EXERCISE:
Locate each line of the material that contains "filters", then return it.

RECORD EXCERPTS:
• • • • • • •

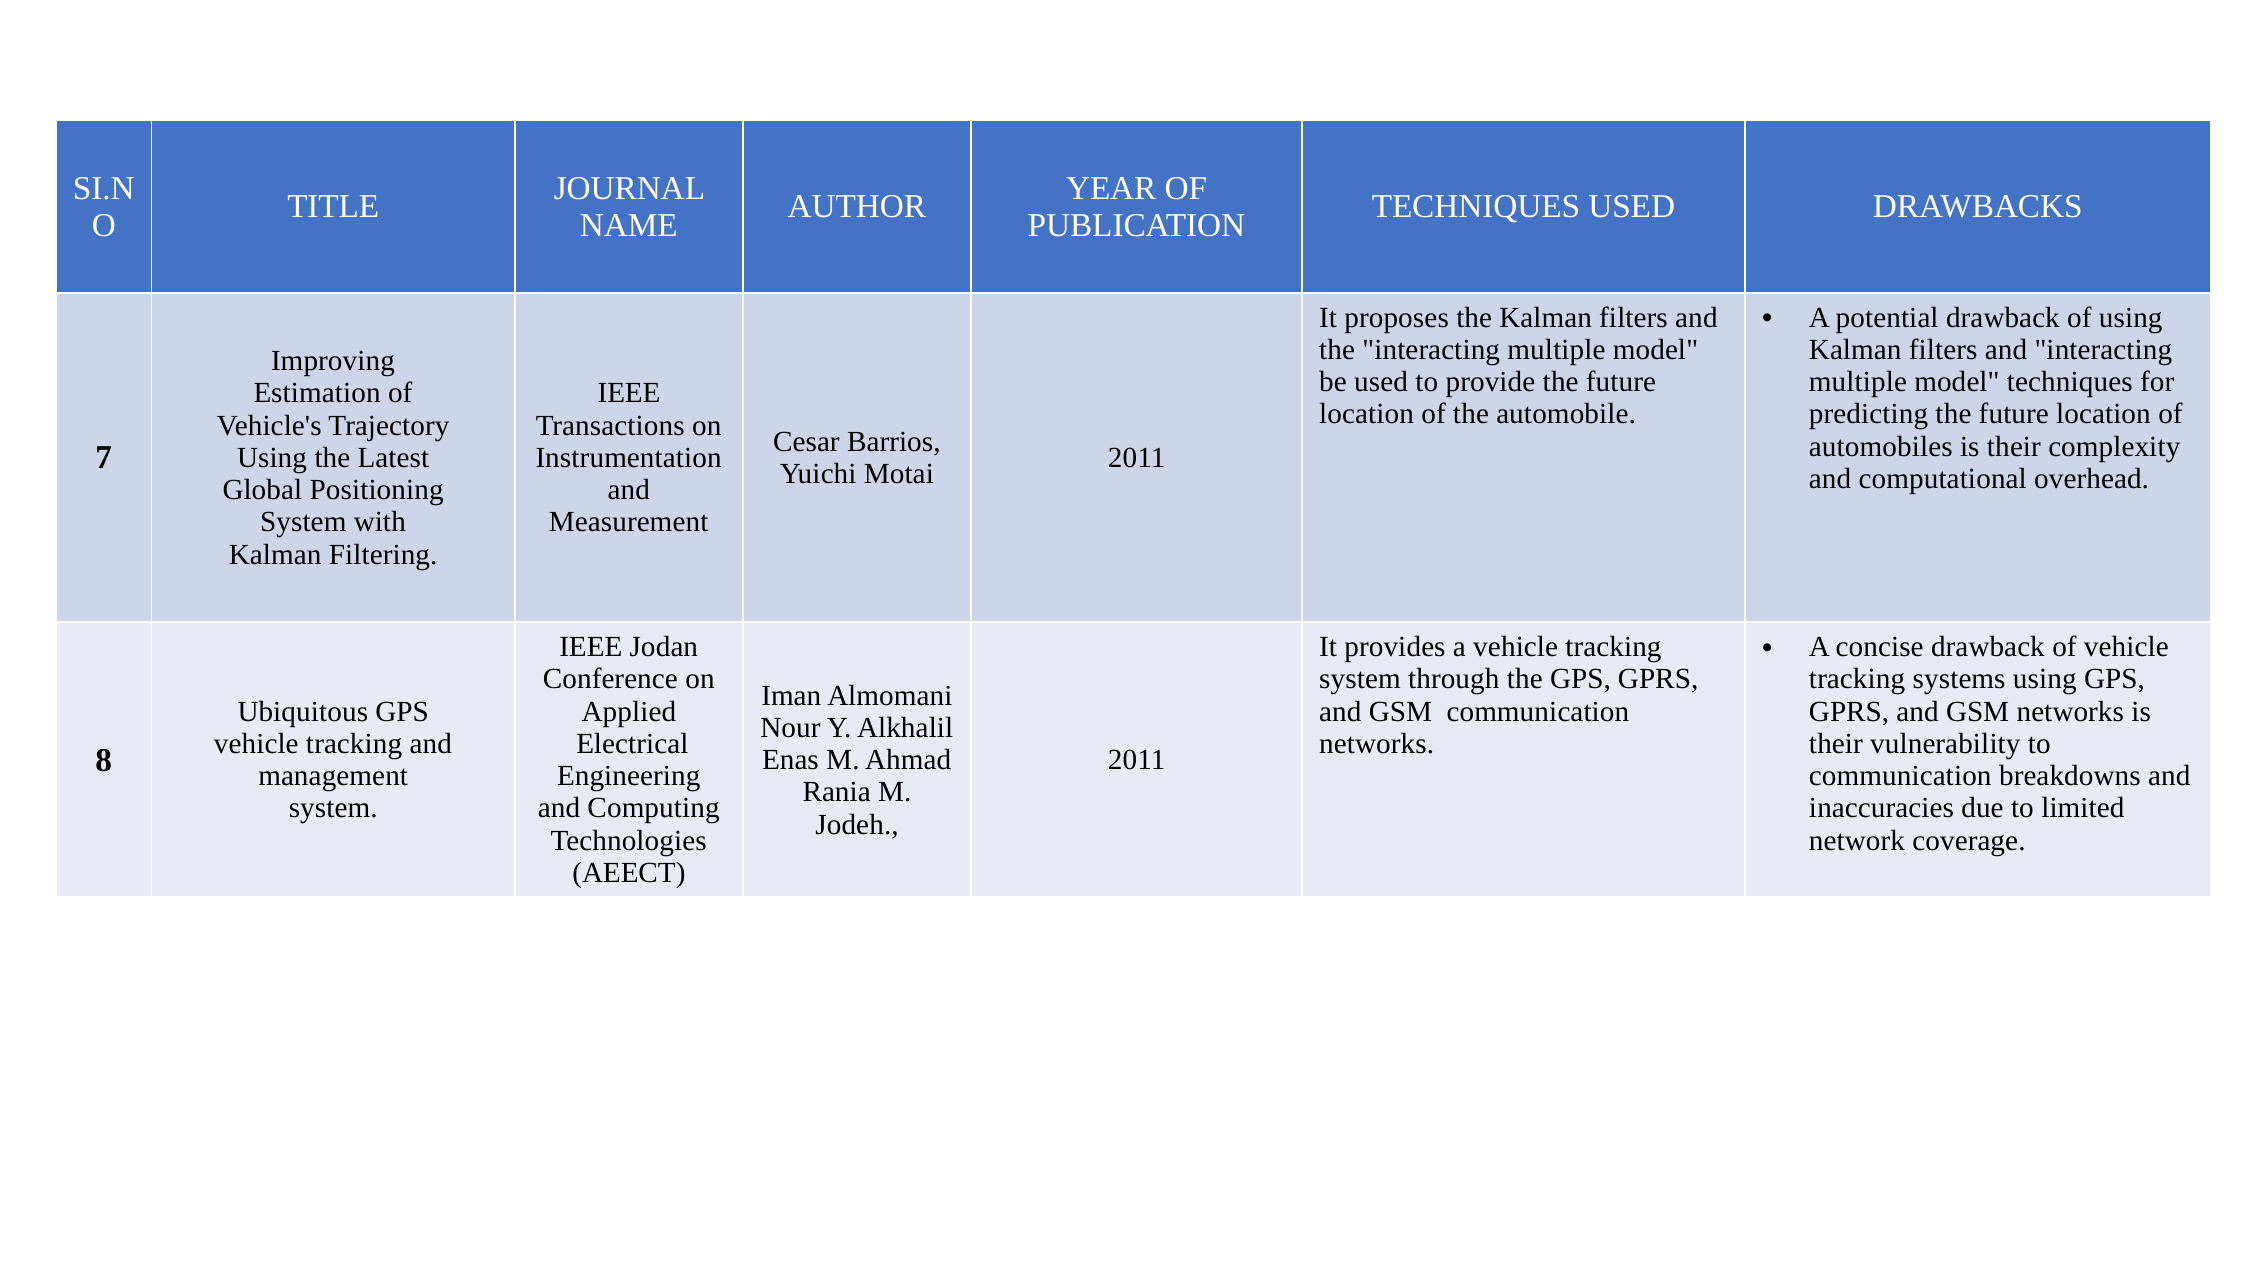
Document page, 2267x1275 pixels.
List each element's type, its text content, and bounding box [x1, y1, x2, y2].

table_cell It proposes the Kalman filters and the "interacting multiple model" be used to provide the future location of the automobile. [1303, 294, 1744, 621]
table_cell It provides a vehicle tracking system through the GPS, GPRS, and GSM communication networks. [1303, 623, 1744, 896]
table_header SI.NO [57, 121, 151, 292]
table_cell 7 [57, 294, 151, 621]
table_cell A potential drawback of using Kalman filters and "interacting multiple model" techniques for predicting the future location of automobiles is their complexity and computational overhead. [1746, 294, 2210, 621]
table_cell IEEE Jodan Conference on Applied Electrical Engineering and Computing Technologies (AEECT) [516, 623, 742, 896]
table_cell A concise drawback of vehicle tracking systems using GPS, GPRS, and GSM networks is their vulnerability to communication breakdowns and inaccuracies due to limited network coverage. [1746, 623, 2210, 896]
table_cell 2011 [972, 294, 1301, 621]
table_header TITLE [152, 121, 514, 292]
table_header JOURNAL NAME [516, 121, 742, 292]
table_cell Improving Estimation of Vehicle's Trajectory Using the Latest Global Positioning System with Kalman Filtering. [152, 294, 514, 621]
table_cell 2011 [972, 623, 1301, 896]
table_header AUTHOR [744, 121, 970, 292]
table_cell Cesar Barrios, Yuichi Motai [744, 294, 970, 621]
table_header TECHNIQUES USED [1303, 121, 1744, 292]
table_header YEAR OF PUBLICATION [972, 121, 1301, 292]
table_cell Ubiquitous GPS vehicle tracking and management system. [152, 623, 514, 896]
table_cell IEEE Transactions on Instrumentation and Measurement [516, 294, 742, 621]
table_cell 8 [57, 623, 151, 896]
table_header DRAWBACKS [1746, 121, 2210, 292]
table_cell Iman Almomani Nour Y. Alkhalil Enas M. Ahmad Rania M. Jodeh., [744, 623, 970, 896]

• • • • • • •

COMPLETED TASK:
table_cell It proposes the Kalman filters and the "interacting multiple model" be used to provide the future location of the automobile. [1303, 294, 1744, 621]
table_cell A potential drawback of using Kalman filters and "interacting multiple model" techniques for predicting the future location of automobiles is their complexity and computational overhead. [1746, 294, 2210, 621]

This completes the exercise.